He was a photographer to queens and divas, he chased Marilyn Monroe around her hotel room, intoxicating her with words and burning through three rolls of film. He was a costume designer, an Oscar-winning set designer, a socialite chronicler, an exhausted dandy, a mercurial artist.
This and much more was Cecil Beaton, who spanned the twentieth century and its many worlds. Beaton knew and photographed everyone, everyone knew Beaton and had their photographs taken by him: the British royals, Winston Churchill, Picasso, Greta Garbo, André Gide, Audrey Hepburn, Rudolf Nureyev, the Rolling Stones.
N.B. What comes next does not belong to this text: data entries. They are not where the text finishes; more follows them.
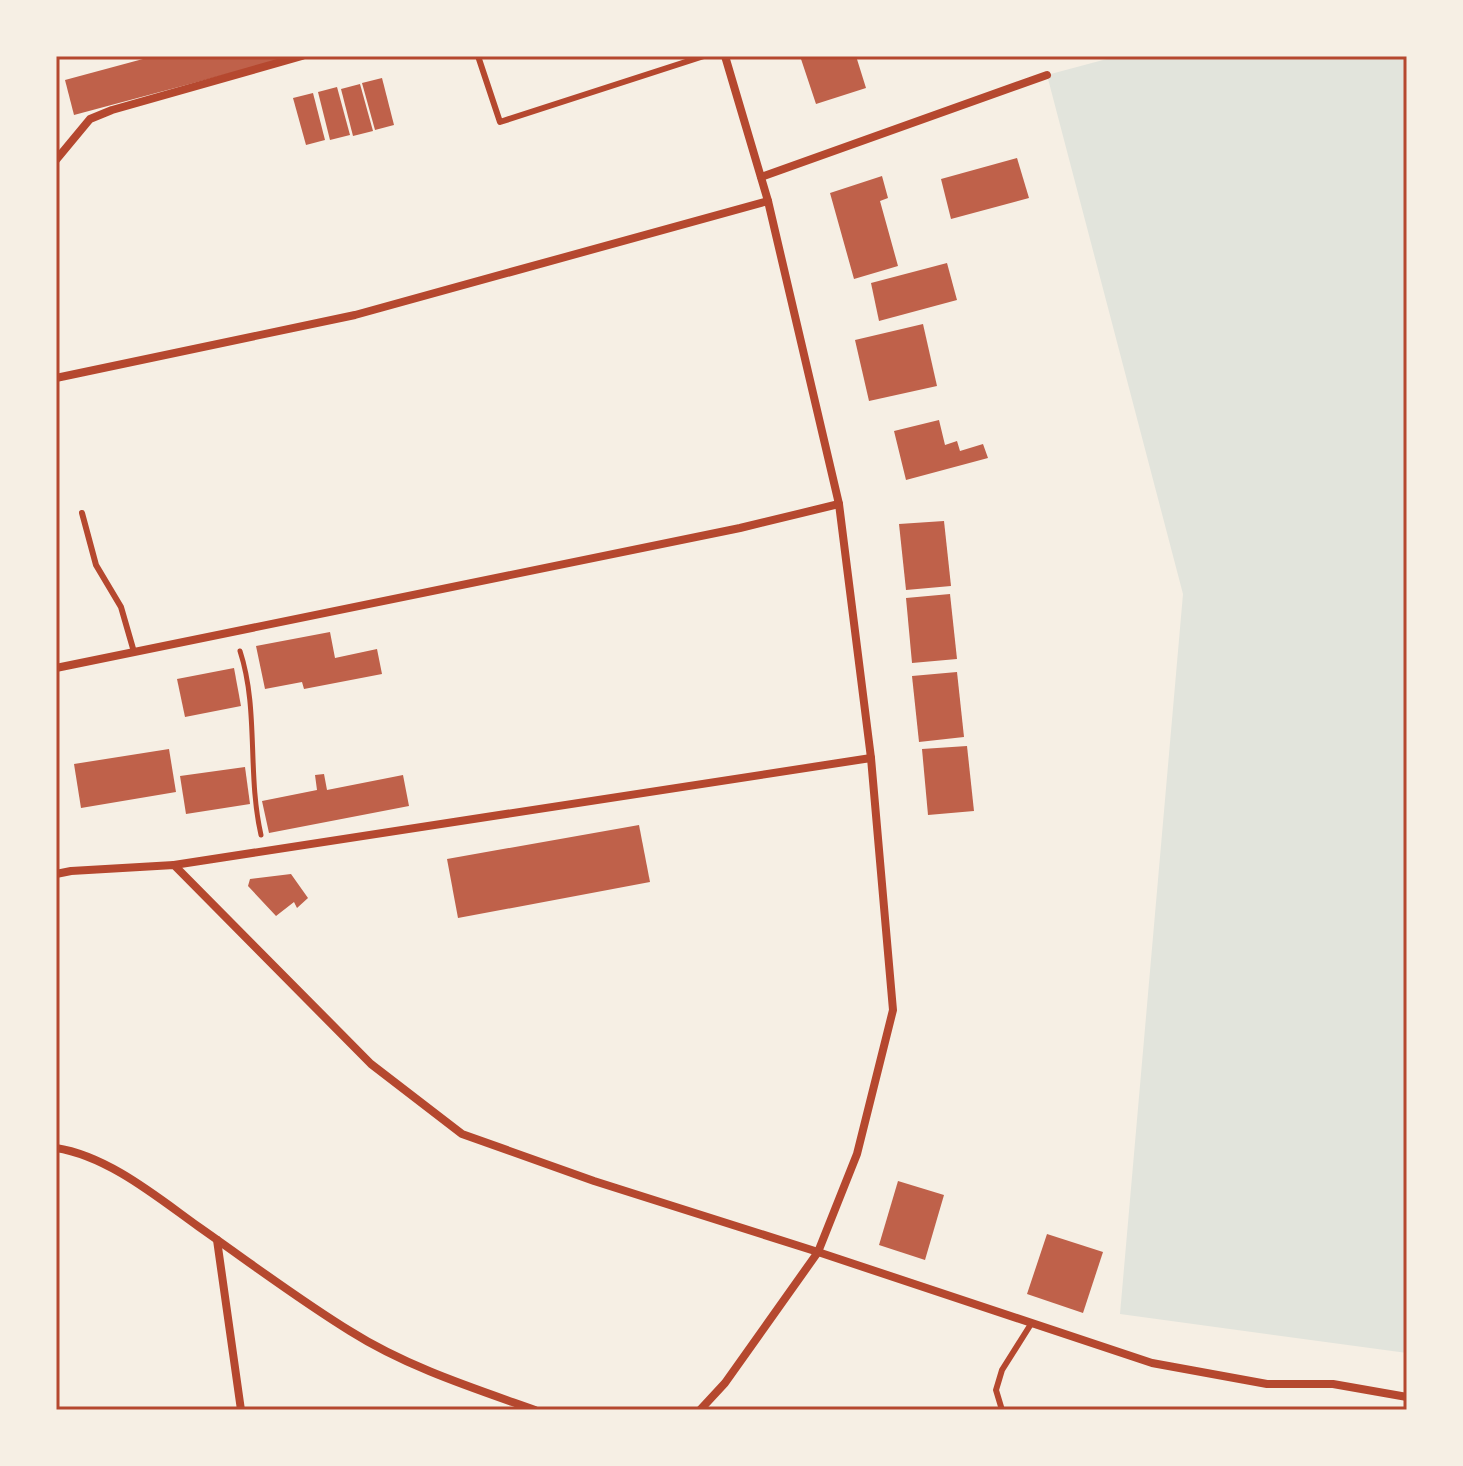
<svg xmlns="http://www.w3.org/2000/svg" width="1463" height="1466" font-family="'PT Sans Narrow',sans-serif">
	<style>
		.green { fill: #e2e4dc }
		.building { fill: #bf614a }
		.lines { fill: none; stroke-linecap: round; stroke-linejoin: round }
		.path { stroke: #b5482f; stroke-width: 5 }
		.service { stroke: #b5482f; stroke-width: 6 }
		.minor { stroke: #b5482f; stroke-width: 8 }
		.neatline { fill: none; stroke: #b5482f; stroke-width: 3 }
	</style>
	<rect width="100%" height="100%" fill="#f6efe4"/>
	<polygon class="green" points="1118,56 1407,56 1407,1353 1120,1314 1183,594 1047,75"/>
	<g class="building">
		<polygon points="154,56 290,56 290,57 74,115 65,80"/>
		<polygon points="800,56 856,56 866,88 816,104"/>
		<polygon points="382,78 394,125 375,130 362,83"/>
		<polygon points="360,84 373,131 353,136 341,89"/>
		<polygon points="337,87 350,135 330,140 318,92"/>
		<polygon points="313,93 325,140 306,145 293,98"/>
		<polygon points="1017,158 1029,198 951,219 941,179"/>
		<polygon points="882,176 888,198 880,201 898,266 854,279 830,193"/>
		<polygon points="947,263 957,300 879,321 871,283"/>
		<polygon points="923,324 937,386 869,401 855,340"/>
		<polygon points="939,420 945,445 957,441 960,451 983,444 988,458 906,480 894,431"/>
		<polygon points="944,521 951,586 906,590 899,524"/>
		<polygon points="950,594 957,659 912,663 906,598"/>
		<polygon points="330,632 335,658 377,649 382,674 304,689 302,682 265,689 256,646"/>
		<polygon points="234,668 241,706 185,717 177,679"/>
		<polygon points="957,672 964,737 919,742 912,676"/>
		<polygon points="967,746 974,811 928,815 922,749"/>
		<polygon points="169,749 176,792 81,808 74,764"/>
		<polygon points="245,767 250,804 186,814 180,776"/>
		<polygon points="324,774 327,790 403,775 409,806 269,833 262,801 317,790 315,775"/>
		<polygon points="639,825 650,882 458,918 447,859"/>
		<polygon points="291,874 308,898 297,908 294,902 276,916 248,886 250,879"/>
		<polygon points="898,1181 944,1195 925,1260 879,1245"/>
		<polygon points="1047,1234 1103,1252 1083,1313 1027,1294"/>
	</g>
	<g class="lines">
		<path class="path" d="M240,651C259,709 247,774 261,835"/>
		<g class="service">
			<polyline points="478,56 500,122 704,56"/>
			<polyline points="82,513 96,565 121,607 134,652"/>
			<polyline points="1002,1410 996,1390 1002,1370 1031,1324"/>
		</g>
		<g class="minor">
			<polyline points="56,160 90,119 112,110 302,56"/>
			<polyline points="761,177 1047,75"/>
			<polyline points="56,378 355,315 768,201"/>
			<polyline points="56,668 740,528 839,504"/>
			<polyline points="174,865 871,758"/>
			<polyline points="56,874 71,871 174,865 371,1064 462,1134 594,1181 818,1252 1152,1363 1267,1384 1333,1384 1407,1397"/>
			<path d="M56,1148C108,1156 157,1197 199,1227C249,1262 298,1299 350,1331C407,1367 473,1388 535,1410"/>
			<polyline points="217,1240 241,1410"/>
			<polyline points="700,1410 725,1383 818,1252 857,1154 893,1010 871,758 839,504 768,201 725,56"/>
		</g>
	</g>
	<rect width="1463" height="1466" fill="none" stroke="#f6efe4" stroke-width="116"/>
	<rect x="58" y="58" width="1347" height="1350" class="neatline"/>
</svg>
Vain and subtle, fabulously gossipy and sometimes malicious, he recorded his existence, his art, his century in long diaries, from the Roaring Twenties to the din of war to the elegant disenchantment of old age.
With a sharp and theatrical gaze on himself and his surroundings, he poured introspection and worldliness, irony and melancholy into his daily chronicles: behind the glittering receptions at Court and the luminous portraits of Dietrich, Chanel, or the young Elizabeth II, he let his vulnerability shine through, his obsession with beauty, which he struggled to free from the tyranny of time throughout his life.
From that stream of private writings, Laura Grandi has constructed, with empathy and intelligence, an autobiography of Sir Cecil Beaton like you’ve never read before: over fifty years of friendships, travels, extraordinary encounters, and creative adventures, told in the sophisticated and contradictory voice of a major figure in British culture. A moving portrait of an unrepeatable era.
The magnificent work of an eccentric and meticulous diarist, ever aware that art, like life, is a stage.